RALEIGH — The meaning of the Second Amendment is being debated once again. Other than in general terms, few discuss the amendment’s origins, the reasons for its inclusion in the Bill of Rights, or how the constitutional framers and ratifiers and early jurists interpreted the amendment.
But such a discussion gets to the heart of the matter. The Second Amendment reads: “A well- regulated militia, being necessary to the security of a free State, the right of the people to keep and bear arms, shall not be infringed.”
“Gun controllers” interpret “militia” to be a professional unit such as the National Guard. The National Guard Association was not formed until 1878, however, and the wholesale nationalization and professionalization of the militia, the modern-day National Guard, did not occur until the Dick Militia Act of 1903.
Many “gun rights” Americans claim a broad, individualist interpretation: Each American has a right to own a firearm for sport, hunting, or personal protection. (This is not absolute; for instance, felons cannot own firearms legally, and respective states, wisely or unwisely, can regulate gun ownership without violating the Second Amendment.)
What did early jurists and constitutional commentators say regarding the Second Amendment? St. George Tucker in View of the Constitution of the United States (1803), the first systematic commentary on the Constitution after its ratification, describes the Second Amendment to be “the true palladium of liberty.”

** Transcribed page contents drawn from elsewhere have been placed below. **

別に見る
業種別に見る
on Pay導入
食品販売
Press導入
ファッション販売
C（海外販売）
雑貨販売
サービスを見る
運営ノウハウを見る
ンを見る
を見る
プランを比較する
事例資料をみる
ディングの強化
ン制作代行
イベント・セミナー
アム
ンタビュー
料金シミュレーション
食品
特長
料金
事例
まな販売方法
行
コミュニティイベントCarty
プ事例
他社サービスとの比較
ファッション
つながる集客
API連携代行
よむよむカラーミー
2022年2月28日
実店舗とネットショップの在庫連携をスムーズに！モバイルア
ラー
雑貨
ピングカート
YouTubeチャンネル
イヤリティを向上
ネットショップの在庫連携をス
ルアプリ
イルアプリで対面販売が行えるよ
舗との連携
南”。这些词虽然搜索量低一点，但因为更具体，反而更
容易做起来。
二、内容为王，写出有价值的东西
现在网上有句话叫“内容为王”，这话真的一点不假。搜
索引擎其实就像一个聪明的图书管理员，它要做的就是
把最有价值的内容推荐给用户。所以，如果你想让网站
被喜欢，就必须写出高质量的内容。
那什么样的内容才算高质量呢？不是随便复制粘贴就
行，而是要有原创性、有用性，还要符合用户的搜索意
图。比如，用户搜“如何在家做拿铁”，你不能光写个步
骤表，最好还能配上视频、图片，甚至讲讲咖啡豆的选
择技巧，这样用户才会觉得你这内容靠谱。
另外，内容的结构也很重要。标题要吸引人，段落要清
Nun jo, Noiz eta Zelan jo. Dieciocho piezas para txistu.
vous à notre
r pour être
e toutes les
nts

As the preservation of the statue of Pallas in mythological Troy — the Palladium — needed to be protected for the ancient city’s preservation, so the Virginian believed that the amendment ensured liberty’s protection in the United States. If the nation had a “standing army” — Revolutionary era-Americans’ description of a full-time, professional army — while individual Americans were denied the “right to keep and bear arms,” then “liberty, if not already annihilated,” Tucker wrote, “is on the brink of destruction.”
To Tucker, the Second Amendment is the linchpin that ensures the existence of all the other liberties.
Tucker was not alone. Although U.S. Supreme Court Justice Joseph Story believed the national government should have more authority than did Tucker, both jurists interpreted the Second Amendment as liberty’s safeguard. In 1833, Story noted in his influential Commentaries of the Constitution: “The right of the citizens to keep and bear arms has justly been considered as the palladium of the liberties of the republic, since it offers a strong moral check against the usurpation and arbitrary power of rulers, and will generally, even if these are successful in the first instance, enable the people to resist and triumph over them.”
These jurists repeated a widespread interpretation that had been practiced by the states. The first state constitutions — which remained unaltered and in effect after the Constitution’s ratification — protected individual rights to possess and bear arms and allowed for a state militia.
The Seventeenth Declaration of Rights in the 1776 North Carolina Constitution reads: “That the people have a right to bear arms, for the defense of the state; and as standing armies, in time of peace, are dangerous to liberty, they ought not to be kept up; and that the military should be kept under strict subordination to, and governed by, the civil power.”
Declaration of Rights 13 in the 1776 Pennsylvania Constitution is more explicit: “That the people have a right to bear arms for the defense of themselves and the state. … ”
Americans, of all political stripes and regions, believed that the Second Amendment was necessary for individuals and states to ensure that other liberties were protected and to prevent tyranny from encroaching on other liberties.
Dr. Troy Kickler is director of the North Carolina History Project.